The Telegraph:
The end of the road for Barack Obama?
A thrashing of the Democrats in the mid-terms would not necessarily be the beginning of the end for Mr Obama: Bill Clinton was re-elected two years after the Republicans swept the House and the Senate in November 1994. But Mr Clinton was an operator in a way Mr Obama patently is not. His lack of experience, his dependence on rhetoric rather than action, his disconnection from the lives of many millions of Americans all handicap him heavily. It is not about whose advice he is taking: it is about him grasping what is wrong with America, and finding the will to put it right. That wasted first year, however, is another boulder hanging from his neck: what is wrong needs time to put right. The country's multi-trillion dollar debt is barely being addressed; and a country engaged in costly foreign wars has a President who seems obsessed with anything but foreign policy – as a disregarded Britain is beginning to realise.A little further up in the article was this little gem: Mr Obama benefited in his campaign from an idiotic level of idolatry, in which most of the media participated with an astonishing suspension of cynicism.

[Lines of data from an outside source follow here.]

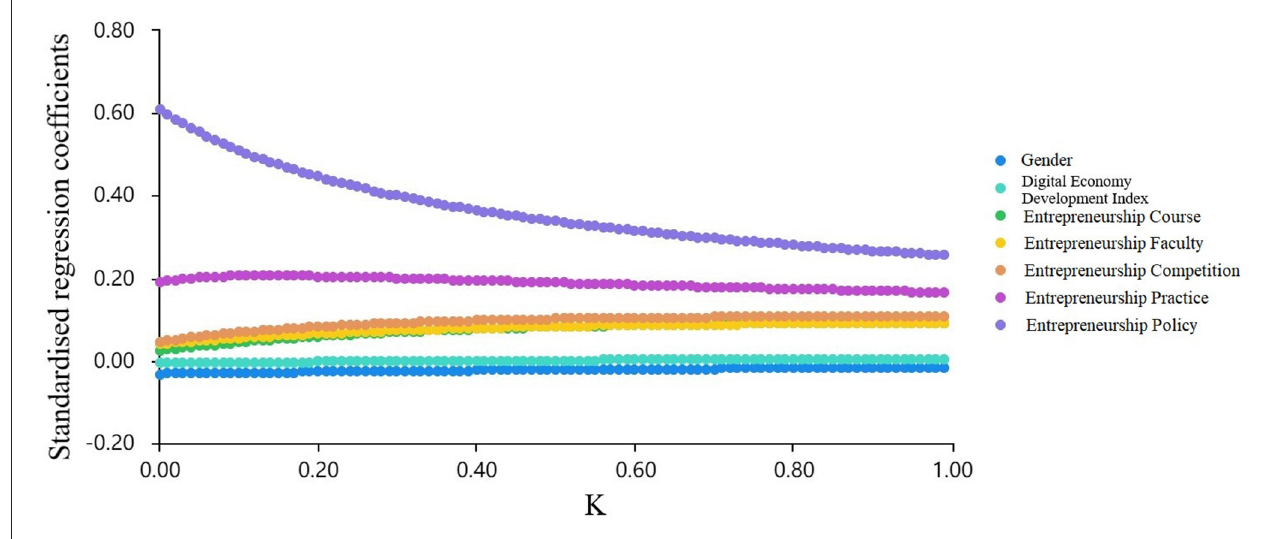
FIGURE 2 | Ridge trace plot.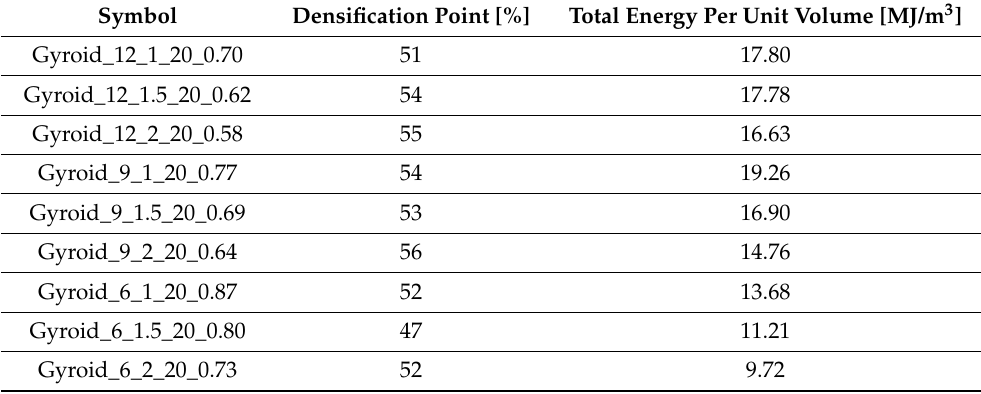
Figure 11. Energy absorption per unit volume of tested cylindrical mapped gyroid structures. Table 5. Densification point and total energy per unit volume absorbed up to densification point of the tested cylindrical mapped gyroid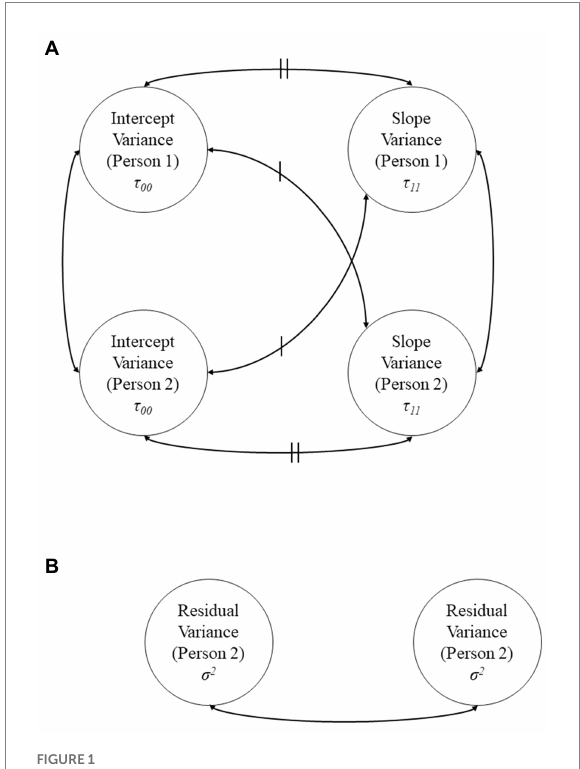
FIGURE 1 Conceptual diagram showing all modeled random effects and their covariances ( A ) and residuals and the within-dyad residual covariance ( B ). Intercept and slope variances are restricted equal within dyads (i.e., τ 00 = τ 00 and τ 11 = τ 11 ), as are residuals (i.e., σ 2 = σ 2 ). Curved double-headed arrows represent covariances, and hashmarks denote covariances that have been restricted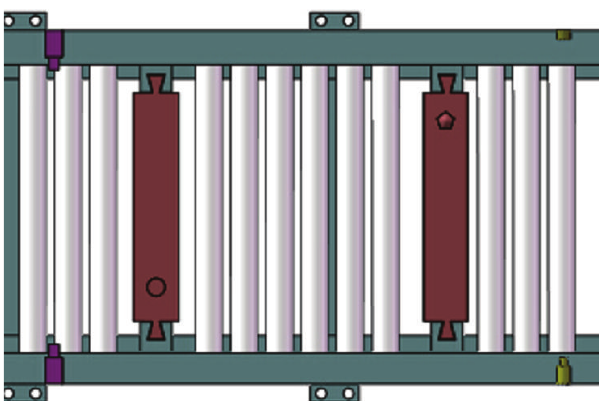
Figure 3: Positioning platform.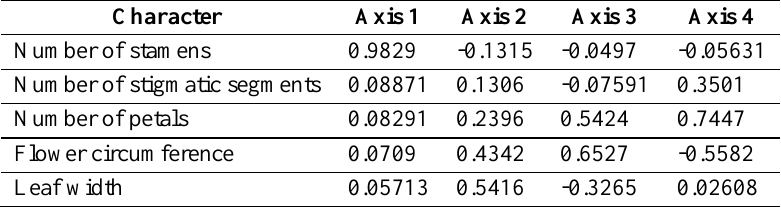
Table 2: PCA loadings of the highly contributed characters for the identification of the putative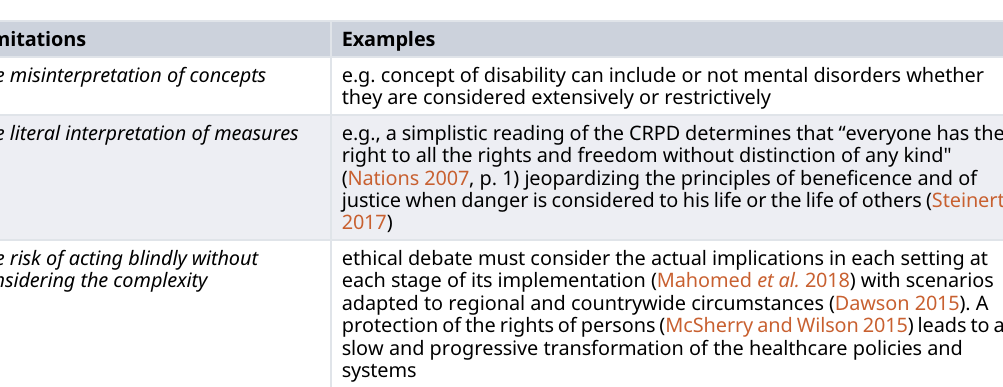
Table 3. The limitations of the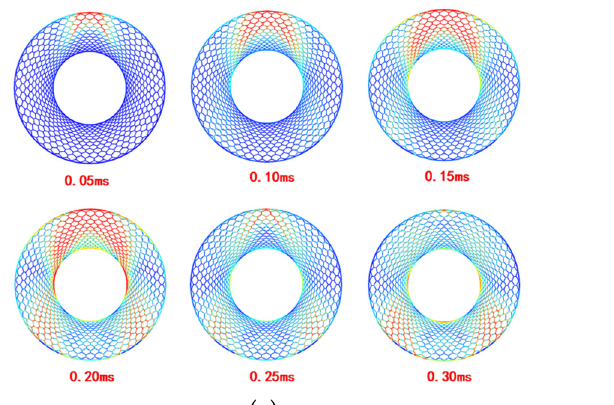
Figure 7. Strain time-history curves of the pentamode lattice-ring structure and the solid ring with equal mass.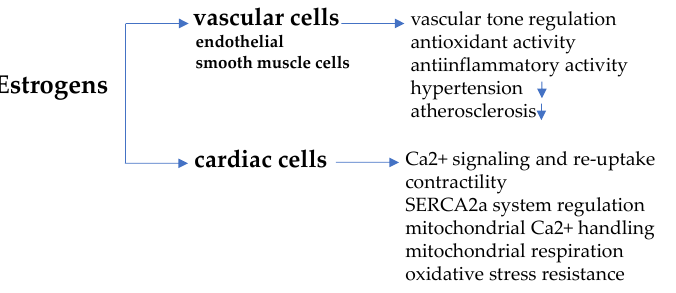
Figure 1. Estrogen-induced regulation in vascular and cardiac cells. Estrogens work against hyper- tension and atherosclerosis through anti-oxidant/anti-inflammatory activity and regulate vascular tone, acting on endothelial and smooth muscle cells. In cardiomyocytes, estrogens regulate cell con- tractility affecting Ca 2 + dependent signaling, mitochondria function and sarcoplasmic/endoplasmic reticulum Ca2 + -ATPase 2a (SERCA2a) system.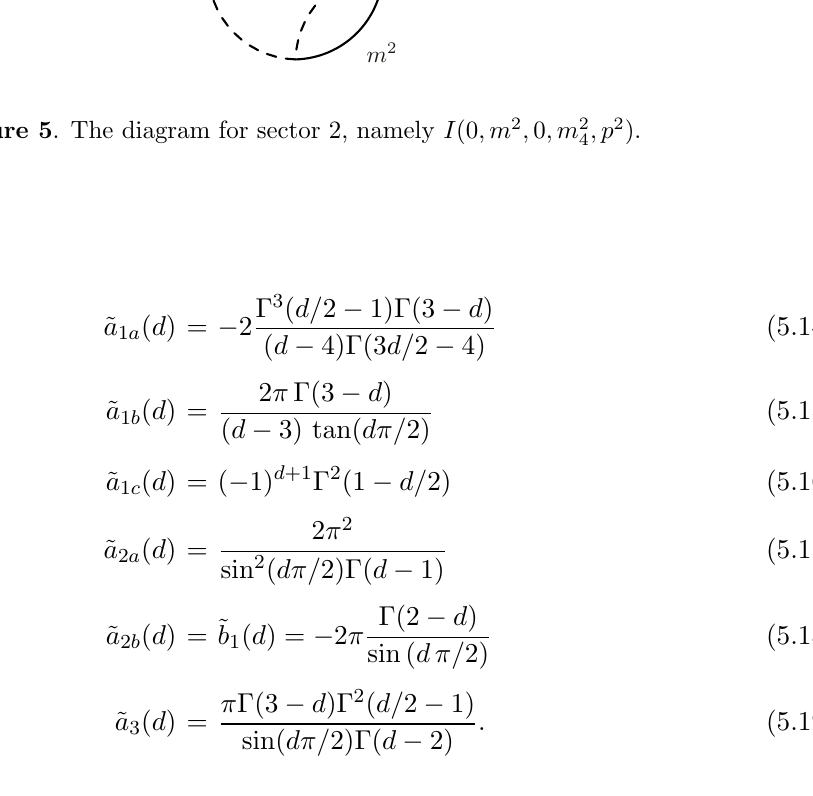
Figure 5 . The diagram for sector 2, namely I (0 ; m 2 ; 0 ; m 2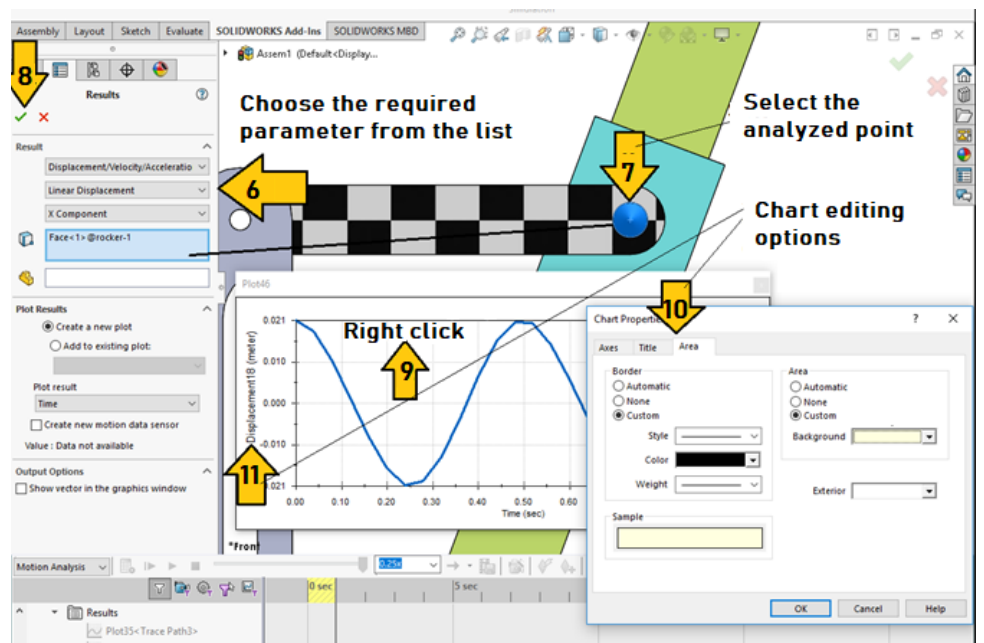
Figure 7. Chart plotting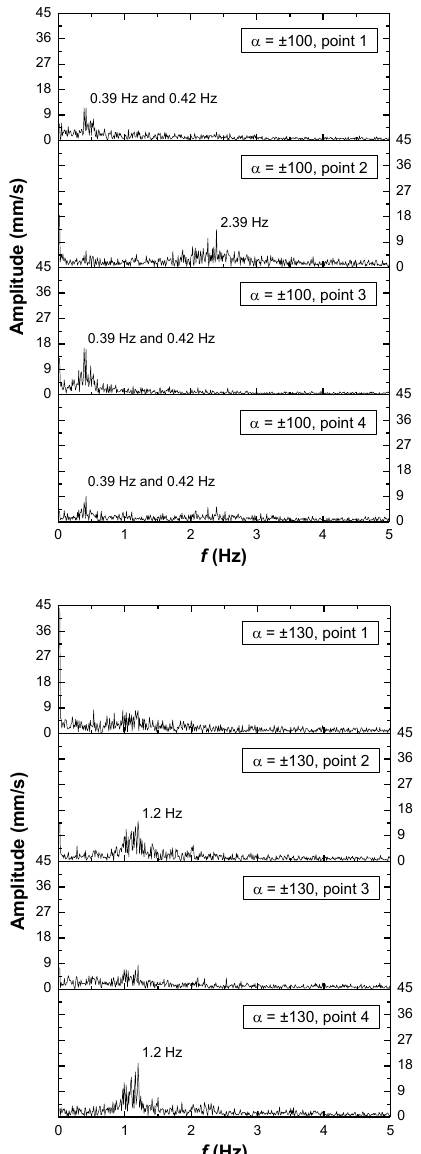
Fig. 9. Power spectra of the transverse velocity – time history at four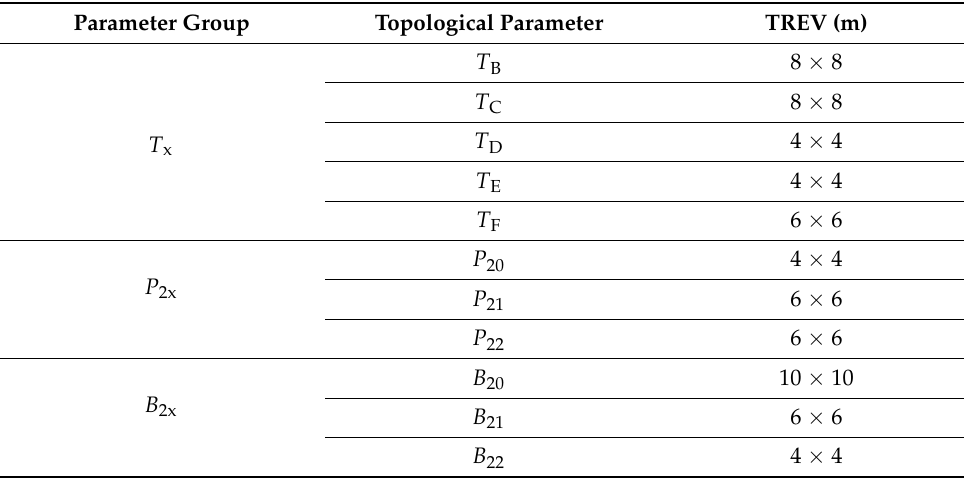
Table 2. TREV of fractured rock mass for different equivalent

I seem to remember some idiotic idolatry of Obama coming from our friends across the pond in run up to the election but these days the love is waning if not altogether gone. Jackson Diehl reported in the Washington Post that when he asked several senior administration officials which foreign leader Obama had formed a bond with nobody named Great Britain's Gordon Brown. In what may be a very scary peek in to Obama's soul the name they were able to come up with was Russia's Dmitry Medvedev. Not exactly comforting.
Obama may believe that America doesn't need no stinkin' friends. From all appearances, Great Britain may be happy to oblige.